Renaud-Basso rejects the idea that the political dimension of the bank’s charter should be scrapped altogether. There is never any discussion among shareholders about changing it or removing it, she says. “It’s an important component of our mandate, and we take that seriously.” She adds that the “less for less” strategy “allows us to adjust in situations like Belarus, and to really reduce [our work to] the minimum” if need be.
Mirow, the former EBRD president, agrees that the bank’s focus on boosting free market economics and promoting green transitions “still makes a lot of sense and probably is better than many other things you could do”.
It does mean that the EBRD is held to very different standards from many other development banks. The World Bank’s development banking wing, for example, is required in its governing statutes not to take a position on the internal political affairs of client countries. This, points out Scott Morris, a senior fellow at the Center for Global Development, leaves the institution, which has more than $300bn of assets under its management, free to lend to all manner of authoritarian regimes.

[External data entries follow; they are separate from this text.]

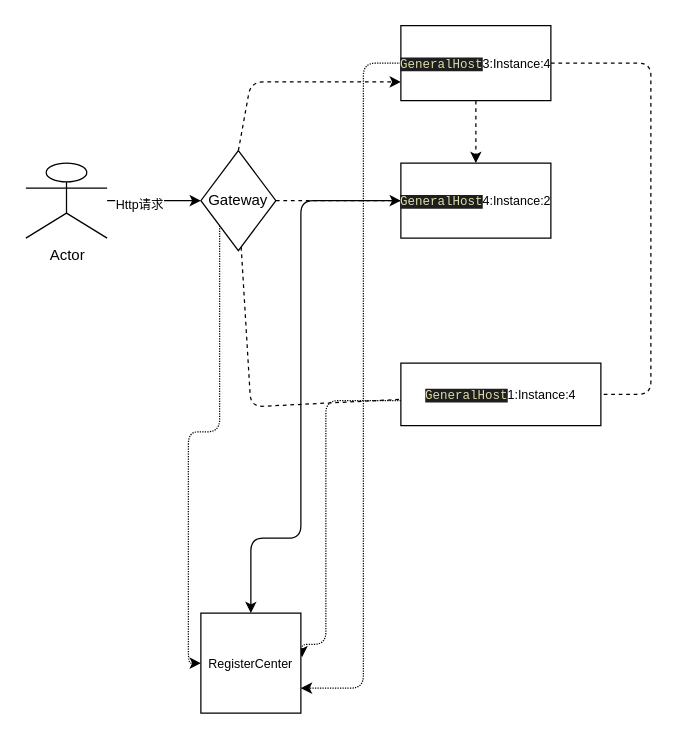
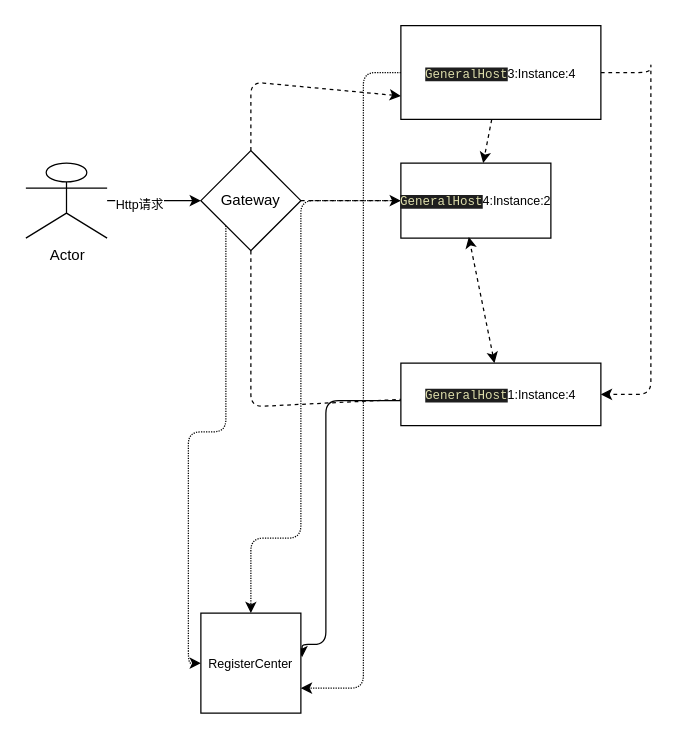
  <mxCell id="0" />
  <mxCell id="1" parent="0" />
  <mxCell id="2" value="" style="edgeStyle=none;html=1;" parent="1" source="4" target="9" edge="1"><mxGeometry relative="1" as="geometry"><mxPoint x="90" y="160" as="sourcePoint" /></mxGeometry></mxCell>
  <mxCell id="3" value="Http请求" style="edgeLabel;html=1;align=center;verticalAlign=middle;resizable=0;points=[];fontSize=10;" parent="2" vertex="1" connectable="0"><mxGeometry x="-0.332" y="-2" relative="1" as="geometry"><mxPoint as="offset" /></mxGeometry></mxCell>
  <mxCell id="4" value="Actor" style="shape=umlActor;verticalLabelPosition=bottom;verticalAlign=top;html=1;outlineConnect=0;" parent="1" vertex="1"><mxGeometry x="20" y="130" width="65" height="60" as="geometry" /></mxCell>
  <mxCell id="5" value="" style="edgeStyle=none;html=1;dashed=1;" parent="1" source="9" target="15" edge="1"><mxGeometry relative="1" as="geometry" /></mxCell>
  <mxCell id="6" style="edgeStyle=none;html=1;exitX=0.5;exitY=0;exitDx=0;exitDy=0;entryX=0;entryY=0.75;entryDx=0;entryDy=0;dashed=1;" parent="1" source="9" target="13" edge="1"><mxGeometry relative="1" as="geometry"><Array as="points"><mxPoint x="200" y="65" /></Array></mxGeometry></mxCell>
  <mxCell id="7" style="edgeStyle=none;html=1;entryX=0;entryY=0.5;entryDx=0;entryDy=0;dashed=1;" parent="1" source="9" target="17" edge="1"><mxGeometry relative="1" as="geometry"><Array as="points"><mxPoint x="200" y="325" /><mxPoint x="340" y="318" /></Array></mxGeometry></mxCell>
  <mxCell id="8" style="edgeStyle=orthogonalEdgeStyle;html=1;exitX=0;exitY=1;exitDx=0;exitDy=0;entryX=0;entryY=0.5;entryDx=0;entryDy=0;fontSize=10;dashed=1;dashPattern=1 1;" parent="1" source="9" target="19" edge="1"><mxGeometry relative="1" as="geometry" /></mxCell>
- <mxCell id="9" value="Gateway" style="rhombus;whiteSpace=wrap;html=1;" parent="1" vertex="1"><mxGeometry x="160" y="120" width="60" height="80" as="geometry" /></mxCell>
+ <mxCell id="9" value="Gateway" style="rhombus;whiteSpace=wrap;html=1;" parent="1" vertex="1"><mxGeometry x="160" y="120" width="80" height="80" as="geometry" /></mxCell>
  <mxCell id="10" style="edgeStyle=orthogonalEdgeStyle;html=1;exitX=1;exitY=0.5;exitDx=0;exitDy=0;entryX=1;entryY=0.5;entryDx=0;entryDy=0;dashed=1;" parent="1" source="13" target="17" edge="1"><mxGeometry relative="1" as="geometry"><Array as="points"><mxPoint x="520" y="50" /><mxPoint x="520" y="315" /><mxPoint x="440" y="315" /></Array></mxGeometry></mxCell>
  <mxCell id="11" value="" style="html=1;dashed=1;jumpStyle=none;" parent="1" source="13" target="15" edge="1"><mxGeometry relative="1" as="geometry"><Array as="points" /></mxGeometry></mxCell>
  <mxCell id="12" style="edgeStyle=elbowEdgeStyle;html=1;fontSize=10;entryX=1;entryY=0.75;entryDx=0;entryDy=0;dashed=1;dashPattern=1 1;" parent="1" source="13" target="19" edge="1"><mxGeometry relative="1" as="geometry"><mxPoint x="700" y="50" as="targetPoint" /><Array as="points"><mxPoint x="290" y="520" /></Array></mxGeometry></mxCell>
- <mxCell id="13" value="&lt;font style=&quot;font-size: 10px&quot;&gt;&lt;span style=&quot;color: rgb(220 , 220 , 170) ; background-color: rgb(30 , 30 , 30) ; font-family: &amp;#34;consolas&amp;#34; , &amp;#34;courier new&amp;#34; , monospace&quot;&gt;GeneralHost&lt;/span&gt;&lt;span&gt;3:&lt;/span&gt;Instance:4&lt;/font&gt;" style="whiteSpace=wrap;html=1;" parent="1" vertex="1"><mxGeometry x="320" y="20" width="120" height="60" as="geometry" /></mxCell>
- <mxCell id="14" style="edgeStyle=orthogonalEdgeStyle;html=1;fontSize=10;dashed=0;dashPattern=1 1;entryX=0.5;entryY=0;entryDx=0;entryDy=0;" parent="1" source="15" target="19" edge="1"><mxGeometry relative="1" as="geometry"><Array as="points"><mxPoint x="240" y="160" /><mxPoint x="240" y="430" /><mxPoint x="200" y="430" /></Array></mxGeometry></mxCell>
+ <mxCell id="13" value="&lt;font style=&quot;font-size: 10px&quot;&gt;&lt;span style=&quot;color: rgb(220 , 220 , 170) ; background-color: rgb(30 , 30 , 30) ; font-family: &amp;#34;consolas&amp;#34; , &amp;#34;courier new&amp;#34; , monospace&quot;&gt;GeneralHost&lt;/span&gt;&lt;span&gt;3:&lt;/span&gt;Instance:4&lt;/font&gt;" style="whiteSpace=wrap;html=1;" parent="1" vertex="1"><mxGeometry x="320" y="20" width="160" height="75" as="geometry" /></mxCell>
+ <mxCell id="14" style="edgeStyle=orthogonalEdgeStyle;html=1;fontSize=10;dashed=1;dashPattern=1 1;entryX=0.5;entryY=0;entryDx=0;entryDy=0;" parent="1" source="15" target="19" edge="1"><mxGeometry relative="1" as="geometry"><Array as="points"><mxPoint x="240" y="160" /><mxPoint x="240" y="430" /><mxPoint x="200" y="430" /></Array></mxGeometry></mxCell>
  <mxCell id="15" value="&lt;font style=&quot;font-size: 10px&quot;&gt;&lt;span style=&quot;color: rgb(220 , 220 , 170) ; background-color: rgb(30 , 30 , 30) ; font-family: &amp;#34;consolas&amp;#34; , &amp;#34;courier new&amp;#34; , monospace&quot;&gt;GeneralHost&lt;/span&gt;4:Instance:2&lt;/font&gt;" style="whiteSpace=wrap;html=1;" parent="1" vertex="1"><mxGeometry x="320" y="130" width="120" height="60" as="geometry" /></mxCell>
- <mxCell id="16" style="edgeStyle=orthogonalEdgeStyle;html=1;entryX=1.012;entryY=0.441;entryDx=0;entryDy=0;entryPerimeter=0;fontSize=10;dashed=1;dashPattern=1 1;" parent="1" source="17" target="19" edge="1"><mxGeometry relative="1" as="geometry"><Array as="points"><mxPoint x="260" y="320" /><mxPoint x="260" y="515" /></Array></mxGeometry></mxCell>
+ <mxCell id="16" style="edgeStyle=orthogonalEdgeStyle;html=1;entryX=1.012;entryY=0.441;entryDx=0;entryDy=0;entryPerimeter=0;fontSize=10;dashed=0;dashPattern=1 1;" parent="1" source="17" target="19" edge="1"><mxGeometry relative="1" as="geometry"><Array as="points"><mxPoint x="260" y="320" /><mxPoint x="260" y="515" /></Array></mxGeometry></mxCell>
  <mxCell id="17" value="&lt;font style=&quot;font-size: 10px&quot;&gt;&lt;span style=&quot;color: rgb(220 , 220 , 170) ; background-color: rgb(30 , 30 , 30) ; font-family: &amp;#34;consolas&amp;#34; , &amp;#34;courier new&amp;#34; , monospace&quot;&gt;GeneralHost&lt;/span&gt;1:Instance:4&lt;/font&gt;" style="whiteSpace=wrap;html=1;" parent="1" vertex="1"><mxGeometry x="320" y="290" width="160" height="50" as="geometry" /></mxCell>
+ <mxCell id="18" value="" style="endArrow=classic;startArrow=classic;html=1;dashed=1;entryX=0.453;entryY=0.984;entryDx=0;entryDy=0;entryPerimeter=0;" parent="1" source="17" target="15" edge="1"><mxGeometry width="100" height="100" relative="1" as="geometry"><mxPoint x="260" y="285" as="sourcePoint" /><mxPoint x="360" y="185" as="targetPoint" /></mxGeometry></mxCell>
  <mxCell id="19" value="RegisterCenter" style="whiteSpace=wrap;html=1;aspect=fixed;fontSize=10;" parent="1" vertex="1"><mxGeometry x="160" y="490" width="80" height="80" as="geometry" /></mxCell>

Some experts question whether development lenders should be focusing their support on democracies given the magnitude of global crises such as the pandemic and climate change. And lenders such as the World Bank still have the capacity to effect positive change to public sectors via granular standards applied at a project level — for example “safeguards” on the environment and the treatment of local communities, argues Morris.
This is “probably the best we can do”, given the wide array of objectives that these institutions need to pursue, he says. As for the EBRD, he argues it would be better off simply scrapping its Article 1 commitment. “It’s just a lie that sits there,” he adds.